Levy setzte sich im Sprint-Viertelfinale gegen den Niederländer Teun Mulder klar in zwei Läufen durch und trifft nun im Halbfinale auf den Briten Jason Kenny. Topfavorit auf Gold bleibt aber "the flying Scotsman" Chris Hoy, der auf den Franzosen Mickael Bourgain trifft.
"Beim größten Radrennen der Welt unter den besten Vier zu sein, ist ein Traum. Ich wusste gar nicht, wie mir geschieht. Das muss ich erstmal genießen", sagte Levy nach seiner Gala-Vorstellung und ergänzte mit Blick auf das Duell gegen Kenny: "Nach vier Tagen ist bei den anderen der Akku genauso leer. Ich bin überrascht, wie stark Kenny ist. Im letzten Jahr waren wir noch auf einem Level. Da habe ich knapp verloren, ich hoffe diesmal läuft es andersherum."
Bundestrainer Detlef Uibel ist dagegen nicht allzu optimistisch: "Das wird schon sehr schwer, die Briten haben eine unglaubliche Leistungsexplosion geschafft. Im Rennen um Platz drei hat Maximilian aber auf alle Fälle Chancen. Da entscheidet die Tagesform. Er hat sich hier gut verkauft."
Levy, der nach einem Jahr mit vielen Verletzungen rechtzeitig zu Olympia in Topform ist, kämpfte sich Runde für Runde durch den Wettbewerb. Als Sechster in der Sprint-Qualifikation hatte der Cottbuser bereits in der ersten Runde Mulder zum Gegner und gewann.

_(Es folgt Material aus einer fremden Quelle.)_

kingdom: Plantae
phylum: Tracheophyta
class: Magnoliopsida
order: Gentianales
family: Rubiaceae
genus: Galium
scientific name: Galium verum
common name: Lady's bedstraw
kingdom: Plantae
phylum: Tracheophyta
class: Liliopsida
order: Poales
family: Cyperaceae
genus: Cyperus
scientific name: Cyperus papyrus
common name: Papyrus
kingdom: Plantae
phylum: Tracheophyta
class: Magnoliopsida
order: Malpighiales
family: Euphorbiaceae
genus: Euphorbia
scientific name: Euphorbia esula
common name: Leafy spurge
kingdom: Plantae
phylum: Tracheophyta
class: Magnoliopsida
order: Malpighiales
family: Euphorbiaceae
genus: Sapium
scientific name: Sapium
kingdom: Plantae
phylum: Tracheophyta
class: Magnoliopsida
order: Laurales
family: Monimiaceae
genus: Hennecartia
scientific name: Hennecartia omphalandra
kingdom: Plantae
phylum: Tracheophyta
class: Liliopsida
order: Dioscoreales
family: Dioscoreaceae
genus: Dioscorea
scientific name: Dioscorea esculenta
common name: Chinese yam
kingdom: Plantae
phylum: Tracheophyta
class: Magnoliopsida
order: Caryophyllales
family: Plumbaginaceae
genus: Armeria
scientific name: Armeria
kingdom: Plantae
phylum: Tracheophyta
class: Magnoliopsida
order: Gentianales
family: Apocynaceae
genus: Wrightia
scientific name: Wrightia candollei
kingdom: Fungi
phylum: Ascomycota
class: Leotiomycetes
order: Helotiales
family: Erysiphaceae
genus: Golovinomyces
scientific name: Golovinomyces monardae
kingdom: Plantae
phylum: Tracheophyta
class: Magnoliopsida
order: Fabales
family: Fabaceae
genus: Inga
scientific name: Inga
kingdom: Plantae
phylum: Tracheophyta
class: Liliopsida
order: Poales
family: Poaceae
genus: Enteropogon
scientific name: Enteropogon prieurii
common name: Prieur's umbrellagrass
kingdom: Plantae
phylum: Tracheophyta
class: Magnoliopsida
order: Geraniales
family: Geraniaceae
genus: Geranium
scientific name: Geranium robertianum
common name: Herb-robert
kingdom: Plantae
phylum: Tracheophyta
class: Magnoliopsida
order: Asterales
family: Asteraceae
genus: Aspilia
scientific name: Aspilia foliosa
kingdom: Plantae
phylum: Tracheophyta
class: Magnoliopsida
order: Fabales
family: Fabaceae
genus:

Der Niederländer kam allerdings über den Hoffnungslauf weiter, schaltete im Achtelfinale Stefan Nimke (Schwerin), den zweiten deutschen Teilnehmer aus, und machte somit das Wiedersehen mit Levy perfekt.
Der ließ seinem "Lieblingsgegner" aber keine Chance. Damit winkt dem BDR die dritte Medaille im Radsport, nachdem die Teamsprinter um Levy Bronze und Roger Kluge im Punktefahren Silber geholt hatten.